Document encode_utf16() endianness; maybe add endianness and BOM options.

rust-lang / rust

Empowering everyone to build reliable and efficient software.

https://www.rust-lang.org

Other

98.17k stars 12.7k forks source link

Document encode_utf16() endianness; maybe add endianness and BOM options. #83102

Open BartMassey opened 3 years ago

BartMassey commented 3 years ago

The documentation does not specify the endianness of str::encode_utf16()and char::encode_utf16(): it looks from the source like they are big-endian (UTF-16BE), but I may be reading it wrong and they are little-endian (UTF-16LE) or native-endian.

This may be a deliberate design decision: if so I think it should be reconsidered, as the encoding is useless for some purposes if you don't know its endianness.

It would also be nice to indicate whether str::encode_utf16() inserts a byte-order mark (BOM): pretty sure it does not from the source, which is fine.

It is probably too late to rename these functions or to add equivalents of opposite endianness at this point, which is too bad. It's an odd API given that the corresponding decode functions have little-endian and big-endian variants.

ChrisDenton commented 3 years ago

encode_utf16 is using the platform's native endian. This is made clear when a u32 is cast directly to a u16 without converting the endian. I do agree that it may be good to explicitly document this.
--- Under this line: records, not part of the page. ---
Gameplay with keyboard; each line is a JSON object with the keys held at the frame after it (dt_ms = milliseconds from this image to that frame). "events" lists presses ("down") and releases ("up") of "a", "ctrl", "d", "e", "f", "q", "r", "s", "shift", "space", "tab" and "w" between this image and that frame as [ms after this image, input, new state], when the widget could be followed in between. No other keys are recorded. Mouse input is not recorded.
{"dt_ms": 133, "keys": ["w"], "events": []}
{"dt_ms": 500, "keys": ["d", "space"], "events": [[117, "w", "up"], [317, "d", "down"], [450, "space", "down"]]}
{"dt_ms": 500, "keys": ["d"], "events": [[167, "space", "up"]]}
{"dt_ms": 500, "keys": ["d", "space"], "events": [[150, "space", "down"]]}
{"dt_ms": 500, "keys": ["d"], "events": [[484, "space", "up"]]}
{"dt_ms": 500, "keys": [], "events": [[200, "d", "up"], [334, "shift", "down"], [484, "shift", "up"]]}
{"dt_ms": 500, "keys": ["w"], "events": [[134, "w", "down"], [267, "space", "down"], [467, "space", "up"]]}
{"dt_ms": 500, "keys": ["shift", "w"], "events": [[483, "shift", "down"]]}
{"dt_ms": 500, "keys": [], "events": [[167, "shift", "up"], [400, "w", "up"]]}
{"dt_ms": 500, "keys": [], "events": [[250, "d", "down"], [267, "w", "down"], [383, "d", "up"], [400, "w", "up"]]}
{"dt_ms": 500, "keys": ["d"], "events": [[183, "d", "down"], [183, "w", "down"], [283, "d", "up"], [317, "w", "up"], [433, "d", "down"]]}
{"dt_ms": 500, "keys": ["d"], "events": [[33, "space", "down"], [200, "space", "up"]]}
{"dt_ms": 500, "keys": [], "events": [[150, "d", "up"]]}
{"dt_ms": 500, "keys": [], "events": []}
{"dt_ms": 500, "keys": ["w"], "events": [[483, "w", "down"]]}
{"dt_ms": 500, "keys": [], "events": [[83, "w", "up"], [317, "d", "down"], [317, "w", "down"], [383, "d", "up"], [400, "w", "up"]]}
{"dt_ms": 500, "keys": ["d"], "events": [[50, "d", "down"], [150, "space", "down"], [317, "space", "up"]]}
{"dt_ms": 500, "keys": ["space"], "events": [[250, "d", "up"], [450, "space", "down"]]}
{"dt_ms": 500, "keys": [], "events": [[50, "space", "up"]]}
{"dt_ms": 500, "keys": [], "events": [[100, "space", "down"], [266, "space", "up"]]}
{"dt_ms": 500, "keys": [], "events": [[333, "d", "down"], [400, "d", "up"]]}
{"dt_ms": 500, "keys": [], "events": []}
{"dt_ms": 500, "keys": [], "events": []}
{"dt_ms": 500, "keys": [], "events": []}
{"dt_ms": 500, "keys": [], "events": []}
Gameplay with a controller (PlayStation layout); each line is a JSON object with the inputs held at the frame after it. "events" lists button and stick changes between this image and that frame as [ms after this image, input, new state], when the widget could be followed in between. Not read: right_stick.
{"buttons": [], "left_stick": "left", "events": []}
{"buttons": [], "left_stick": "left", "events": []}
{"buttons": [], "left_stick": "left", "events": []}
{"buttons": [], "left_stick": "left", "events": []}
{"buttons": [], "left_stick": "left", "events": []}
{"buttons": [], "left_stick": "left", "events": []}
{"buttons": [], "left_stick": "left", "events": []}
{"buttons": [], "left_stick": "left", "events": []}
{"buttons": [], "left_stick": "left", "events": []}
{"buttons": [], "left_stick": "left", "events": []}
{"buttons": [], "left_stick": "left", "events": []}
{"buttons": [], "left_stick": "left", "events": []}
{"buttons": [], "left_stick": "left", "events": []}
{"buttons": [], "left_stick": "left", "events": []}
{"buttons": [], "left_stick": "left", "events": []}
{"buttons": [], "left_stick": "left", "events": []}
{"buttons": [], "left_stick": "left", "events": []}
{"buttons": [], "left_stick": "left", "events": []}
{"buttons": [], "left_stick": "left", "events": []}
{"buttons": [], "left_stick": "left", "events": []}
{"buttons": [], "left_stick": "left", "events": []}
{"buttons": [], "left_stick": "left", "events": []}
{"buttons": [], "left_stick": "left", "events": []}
https://github.com/rust-lang/rust/blob/0ab7c1d56f92ebc3c456a0c7c502ba1593e76f8c/library/core/src/char/methods.rs#L1641-L1646

The decode functions also assume native endian UTF-16.

This makes sense as a default. If necessary, endian conversion can be done before decoding or after encoding by mapping the &[u16] slice to the required endian.

BartMassey commented 3 years ago

encode_utf16 is using the platform's native endian. This is made clear when a u32 is cast directly to a u16 without converting the endian.

Thanks. My read was too quick.

I do agree that it may be good to explicitly document this.

I can submit a PR if folks like.

The decode functions also assume native endian UTF-16.

I am now thoroughly confused, as usual. I swear I saw something with endianness somewhere in std, but I can't find it now.

Anyhow, I can add the documentation about endianness and the lack of a BOM in the appropriate spots. LMK what you think of me getting a PR together.

Thanks!